Notebook Addict of the Week: Elissa Altman

This week’s notebook addict is food writer Elissa Altman, who calls herself a “journal junkie” and shares these images at her blog Poor Man’s Feast:

Here’s some of her thoughts about her addiction:

I don’t know when it happened, exactly, or why, but for as long as I can remember, I’ve been fanatical about notebooks. When I was a child, I could never decide between spiral and stitch-bound for school (spiral always seemed to be sort of non-committal), and when I was old enough for a loose leaf, my father gave me a small, leather three-ring binder that his sister had given him when he was not yet ten.

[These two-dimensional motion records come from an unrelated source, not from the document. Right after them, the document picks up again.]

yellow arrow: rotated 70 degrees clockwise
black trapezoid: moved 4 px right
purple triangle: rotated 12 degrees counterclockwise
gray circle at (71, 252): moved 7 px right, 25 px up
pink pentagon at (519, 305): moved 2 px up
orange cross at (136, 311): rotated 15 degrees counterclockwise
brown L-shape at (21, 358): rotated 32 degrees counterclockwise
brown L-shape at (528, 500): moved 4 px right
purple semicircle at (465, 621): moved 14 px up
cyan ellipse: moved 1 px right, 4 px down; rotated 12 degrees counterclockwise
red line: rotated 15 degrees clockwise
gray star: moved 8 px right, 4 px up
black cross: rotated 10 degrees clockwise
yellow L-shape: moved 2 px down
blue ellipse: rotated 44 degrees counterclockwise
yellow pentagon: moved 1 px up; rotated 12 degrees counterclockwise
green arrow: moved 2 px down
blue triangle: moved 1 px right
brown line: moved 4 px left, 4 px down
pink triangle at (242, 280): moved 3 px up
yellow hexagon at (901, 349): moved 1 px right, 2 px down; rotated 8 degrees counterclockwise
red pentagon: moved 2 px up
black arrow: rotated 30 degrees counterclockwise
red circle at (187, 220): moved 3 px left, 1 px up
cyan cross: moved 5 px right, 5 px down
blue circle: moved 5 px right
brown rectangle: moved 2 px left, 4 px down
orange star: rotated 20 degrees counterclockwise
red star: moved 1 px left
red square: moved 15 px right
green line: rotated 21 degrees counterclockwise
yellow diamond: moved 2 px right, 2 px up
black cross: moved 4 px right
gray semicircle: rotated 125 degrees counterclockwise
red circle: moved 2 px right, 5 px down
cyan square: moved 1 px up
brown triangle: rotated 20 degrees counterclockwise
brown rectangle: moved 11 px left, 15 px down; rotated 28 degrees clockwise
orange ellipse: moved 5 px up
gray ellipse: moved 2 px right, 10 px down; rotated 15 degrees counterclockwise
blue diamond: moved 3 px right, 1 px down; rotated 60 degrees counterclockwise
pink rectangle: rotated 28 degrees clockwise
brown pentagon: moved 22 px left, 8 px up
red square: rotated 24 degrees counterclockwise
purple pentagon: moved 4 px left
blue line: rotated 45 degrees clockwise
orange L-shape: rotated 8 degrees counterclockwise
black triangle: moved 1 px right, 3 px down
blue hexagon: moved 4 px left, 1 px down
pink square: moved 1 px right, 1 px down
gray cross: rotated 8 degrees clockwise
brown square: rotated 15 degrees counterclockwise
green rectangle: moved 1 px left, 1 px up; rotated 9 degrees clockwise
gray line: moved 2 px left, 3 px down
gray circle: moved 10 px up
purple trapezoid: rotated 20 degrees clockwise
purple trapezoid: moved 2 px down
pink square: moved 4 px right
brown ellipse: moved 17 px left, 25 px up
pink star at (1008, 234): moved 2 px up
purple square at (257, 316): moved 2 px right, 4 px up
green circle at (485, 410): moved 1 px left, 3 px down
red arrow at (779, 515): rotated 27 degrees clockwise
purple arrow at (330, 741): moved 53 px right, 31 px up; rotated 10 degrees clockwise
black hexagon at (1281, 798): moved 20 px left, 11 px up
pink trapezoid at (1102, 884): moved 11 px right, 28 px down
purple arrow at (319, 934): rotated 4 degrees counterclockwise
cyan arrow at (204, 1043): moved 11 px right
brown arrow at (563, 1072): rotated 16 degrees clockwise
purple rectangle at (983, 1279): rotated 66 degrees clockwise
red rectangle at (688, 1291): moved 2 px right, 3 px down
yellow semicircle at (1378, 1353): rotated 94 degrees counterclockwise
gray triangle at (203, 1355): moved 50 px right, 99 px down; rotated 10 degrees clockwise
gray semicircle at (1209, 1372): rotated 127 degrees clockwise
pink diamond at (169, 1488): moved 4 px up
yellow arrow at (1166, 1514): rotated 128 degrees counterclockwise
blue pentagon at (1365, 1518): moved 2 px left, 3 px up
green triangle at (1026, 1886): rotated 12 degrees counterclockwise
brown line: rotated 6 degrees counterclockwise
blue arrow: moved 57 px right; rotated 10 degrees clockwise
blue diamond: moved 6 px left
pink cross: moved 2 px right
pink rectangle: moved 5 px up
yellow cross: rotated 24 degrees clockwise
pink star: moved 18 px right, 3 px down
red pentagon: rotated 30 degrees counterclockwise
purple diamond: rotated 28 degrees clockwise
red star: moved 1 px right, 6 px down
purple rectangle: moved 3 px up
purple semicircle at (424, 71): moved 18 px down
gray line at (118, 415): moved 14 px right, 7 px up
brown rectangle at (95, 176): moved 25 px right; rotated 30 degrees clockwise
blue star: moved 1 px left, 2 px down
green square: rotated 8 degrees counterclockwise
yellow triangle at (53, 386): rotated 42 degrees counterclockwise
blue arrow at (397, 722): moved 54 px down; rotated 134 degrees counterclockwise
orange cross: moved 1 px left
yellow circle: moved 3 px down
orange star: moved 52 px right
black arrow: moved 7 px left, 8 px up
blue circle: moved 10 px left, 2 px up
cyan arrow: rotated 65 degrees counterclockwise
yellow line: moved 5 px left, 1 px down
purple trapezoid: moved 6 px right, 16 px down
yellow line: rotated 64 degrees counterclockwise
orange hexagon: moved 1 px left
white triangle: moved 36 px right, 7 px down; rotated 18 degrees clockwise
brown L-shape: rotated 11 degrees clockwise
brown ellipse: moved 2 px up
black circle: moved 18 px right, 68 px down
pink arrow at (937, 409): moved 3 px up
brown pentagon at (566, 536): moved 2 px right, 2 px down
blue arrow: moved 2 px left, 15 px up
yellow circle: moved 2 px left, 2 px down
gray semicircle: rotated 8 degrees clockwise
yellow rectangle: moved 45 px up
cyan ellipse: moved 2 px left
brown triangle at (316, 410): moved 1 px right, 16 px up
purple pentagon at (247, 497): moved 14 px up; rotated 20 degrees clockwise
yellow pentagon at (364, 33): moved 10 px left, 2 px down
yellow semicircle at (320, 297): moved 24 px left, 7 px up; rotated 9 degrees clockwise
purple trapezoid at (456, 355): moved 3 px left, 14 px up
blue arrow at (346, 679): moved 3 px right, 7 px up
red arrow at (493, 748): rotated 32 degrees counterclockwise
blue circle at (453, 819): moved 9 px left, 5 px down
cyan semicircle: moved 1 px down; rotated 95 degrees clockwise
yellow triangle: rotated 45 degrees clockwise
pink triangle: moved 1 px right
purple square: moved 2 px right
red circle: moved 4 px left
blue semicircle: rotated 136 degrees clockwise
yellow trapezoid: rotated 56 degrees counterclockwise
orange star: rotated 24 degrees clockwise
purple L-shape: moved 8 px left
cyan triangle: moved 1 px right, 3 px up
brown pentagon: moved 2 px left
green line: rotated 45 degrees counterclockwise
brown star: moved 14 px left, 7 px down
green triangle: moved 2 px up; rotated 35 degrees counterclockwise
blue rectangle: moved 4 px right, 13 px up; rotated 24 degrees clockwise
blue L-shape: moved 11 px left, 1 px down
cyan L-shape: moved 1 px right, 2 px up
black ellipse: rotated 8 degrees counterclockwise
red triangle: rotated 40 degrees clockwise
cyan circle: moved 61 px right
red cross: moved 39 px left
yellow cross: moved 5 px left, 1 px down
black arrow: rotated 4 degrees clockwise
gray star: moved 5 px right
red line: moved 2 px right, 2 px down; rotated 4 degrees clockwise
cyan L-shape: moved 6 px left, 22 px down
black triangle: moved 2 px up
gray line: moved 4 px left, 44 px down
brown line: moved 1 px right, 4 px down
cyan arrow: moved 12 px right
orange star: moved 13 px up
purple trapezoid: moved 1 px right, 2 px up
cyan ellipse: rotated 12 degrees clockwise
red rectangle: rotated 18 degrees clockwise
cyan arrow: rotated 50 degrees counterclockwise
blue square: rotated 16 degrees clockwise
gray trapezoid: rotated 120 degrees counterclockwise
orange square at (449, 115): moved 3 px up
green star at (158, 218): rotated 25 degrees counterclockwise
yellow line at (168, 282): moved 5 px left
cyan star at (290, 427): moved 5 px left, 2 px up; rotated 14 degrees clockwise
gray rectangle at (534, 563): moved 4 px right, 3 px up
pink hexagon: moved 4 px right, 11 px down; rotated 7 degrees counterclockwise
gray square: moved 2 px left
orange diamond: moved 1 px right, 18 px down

I still have it—it sits on my desk, filled with the same lined paper from 1974, which has not yet yellowed. For years, I’ve wanted to use it as my kitchen notebook, but I just can’t bring myself to; on the one hand, I worry that regular use will harm it after almost eighty years, and on the other, I worry that forcing utilitarianism upon it will somehow render it less meaningful to the universe. Which is just plain nuts, when it gets right down to it.

And more thoughts specifically about notebooks and cooking:

When it comes to the subject of food, and cooking, though, I find almost nothing more enticing to read than kitchen notebooks because they place the reader in the kitchen of the cook, with the cook. Given the choice between M.F.K. Fisher’s narrative and her notebooks, I’d grab the latter first. My best college friend once sent me James and Kay Salter’s Life is Meals, and after years of perusing it, the book now falls open to the entry about their old kitchen notebook. Recently, my colleague and fellow blogger, Heidi Swanson, published a post about creating a new cookbook manuscript, and it was an amazing look at her creative process, involving lots of notebooks. And her photo of all those notebooks? Oh Heidi. So sultry.

I’m getting hungry just thinking about it… hungry for food, and for a look at some of those kitchen notebooks!